Until it becomes the norm, early adopting retailers can embrace gig economy fulfilment for a leg up on the competition. In the UK, Amazon and other e-commerce behemoths have increased consumers’ appetites for next-day and same-day delivery, so the ability to offer same-day or two-hour delivery by retailers working with gig economy players gets orders into customers’ hands even faster and increases their competitiveness in the market.

The UK is starting to see the gig economy move into new sectors, with start-ups such as Ryders (launched in November 2020 in London) looking to build a last mile marketplace and working not just with restaurants and grocery shops, but also with pharmaceuticals, ecommerce, logistics and other industries that rely on speedy delivery.

A growth market?

During the pandemic lockdowns, ship-from-store deliveries were fast-tracked, and non-essential retailers kept stores closed but allowed a skeleton workforce to process online orders for parcel deliveries, placing shipments for carrier or courier pick-up at the back door.
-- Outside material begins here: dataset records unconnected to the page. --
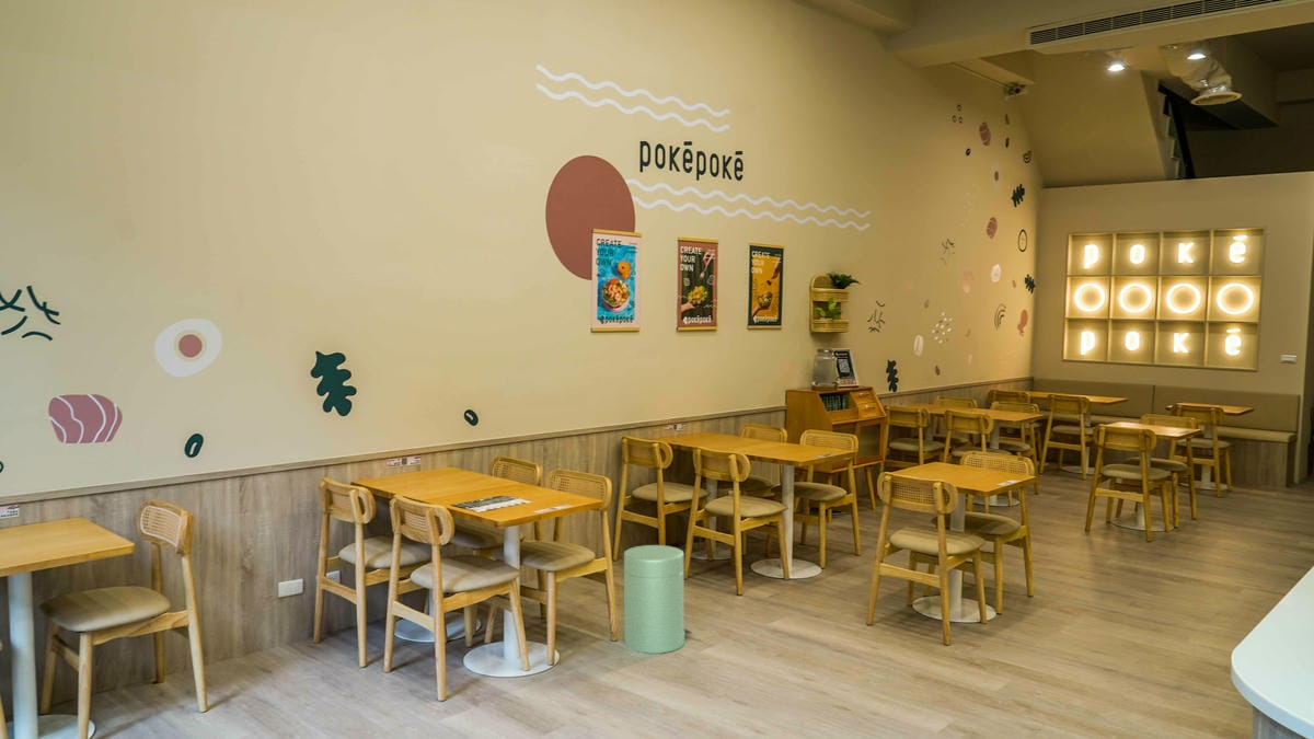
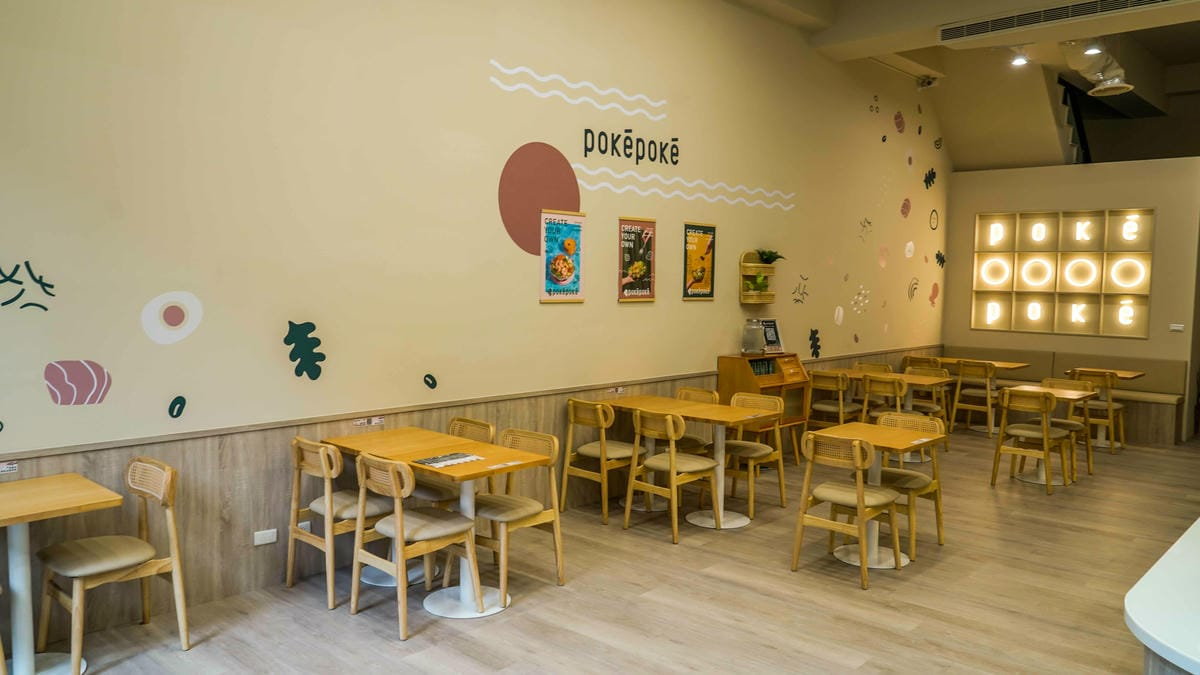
- trash can [623,544,693,655]
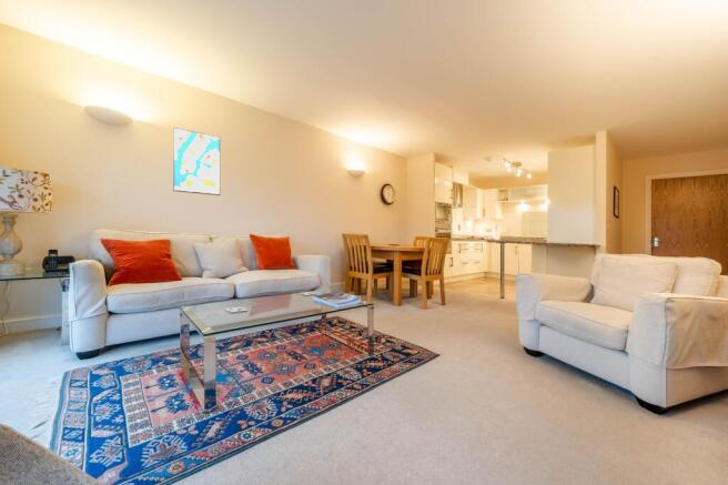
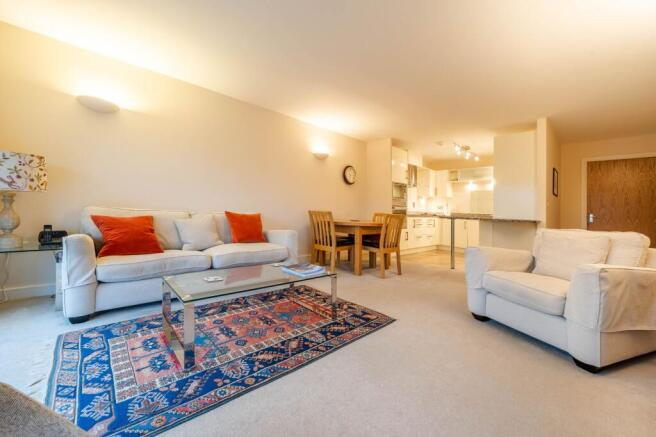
- wall art [172,127,221,196]
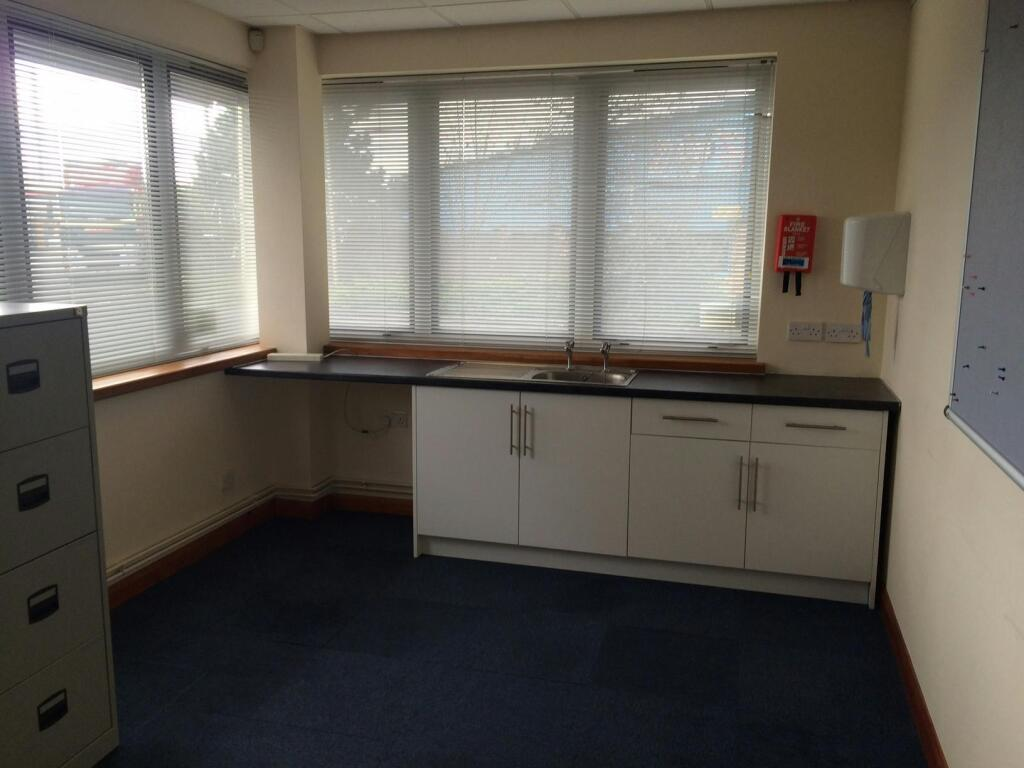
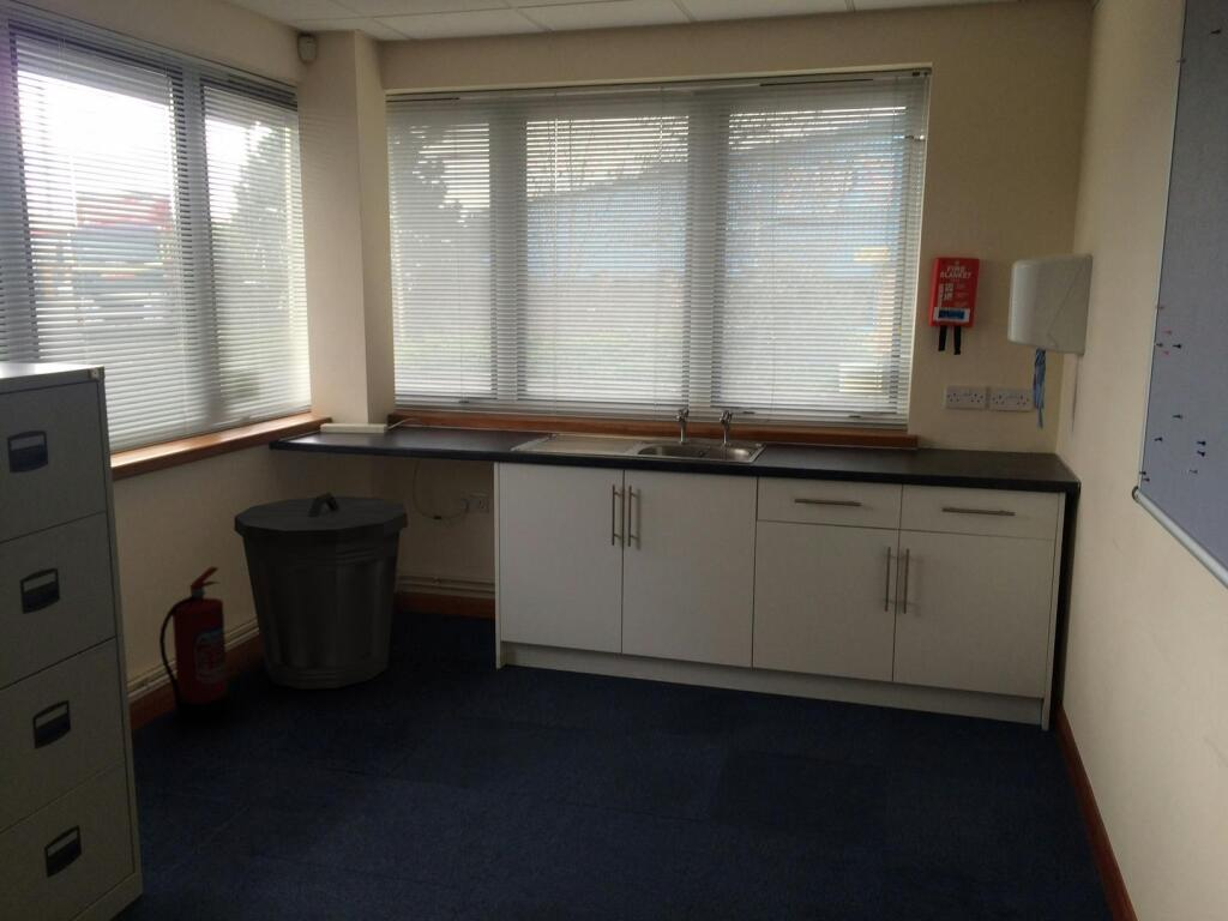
+ trash can [233,492,409,691]
+ fire extinguisher [158,566,233,722]
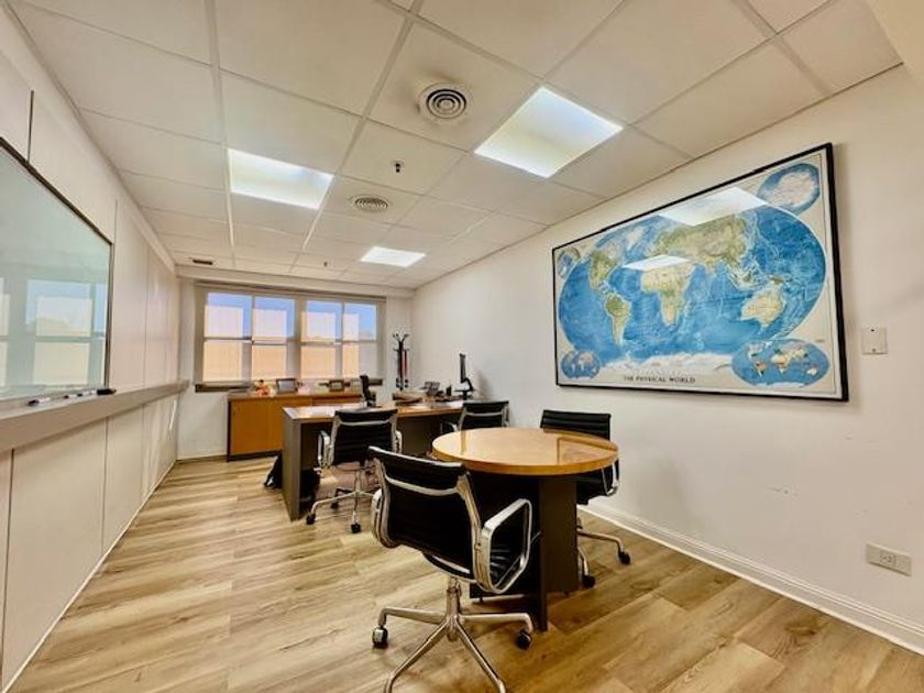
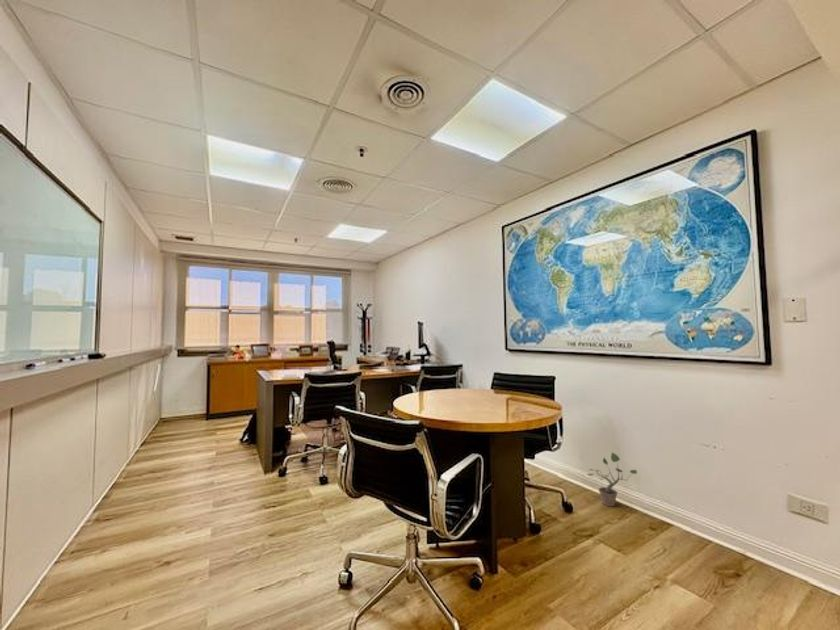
+ potted plant [585,451,638,507]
As we move out of the pandemic, the appetite for using stores to ship local orders is continuing, creating ongoing demand for last mile delivery and growth opportunities for a new breed of gig economy on-demand services.

These opportunities are likely bolstered by the expansion of the global couriers and messengers market, which is expected to grow at a compound annual growth rate of 11% from 2021 and reach $722 billion in 2023.

What will be the impact of people returning to the office?  When working from home, people are more geographically spread, and because they are home to receive a delivery, the need to schedule an order within a one- or two-hour time slot is less imperative.  “Gig economy” type delivery providers are best suited to densely populated urban areas, and as people return to the office, conditions are ideal for an upsurge in demand.

Embracing the gig economy to bolster fulfilment allows retailers to better serve customers, differentiate themselves from competitors and operate with more agility. At its core, the gig economy expands what the retailer considers to be a carrier and can significantly increase the fulfilment options available to both the retailer and its customers.

Greener option

Many of the new breed last mile delivery providers move parcels via bikes, electric vehicles or even on foot, which means they are a greener option for companies looking to boost their sustainability and reduce their environmental impact. 

Using Business Intelligence to navigate the gig economy

When considering where to start, most retailers can find the insights they need with business intelligence tools that mine their own fulfilment data. Questions to consider include:

  • How can we strategically house inventory to better support gig integration?
  • Where will our inventory footprint currently support gig integration?
  • Which stores and distribution centres will accommodate gig integration for various regions?

Once retailers start working with gig economy carriers, they can also track and analyse the details of every delivery to better understand and coordinate fulfilment efforts. Over time, they will be able to determine which gig carriers offer the best service in a particular geographic region, for example, as well as which carriers most often meet expectations or fall short. These statistics, in aggregate, can also help retailers more effectively negotiate rates across their wider carrier networks.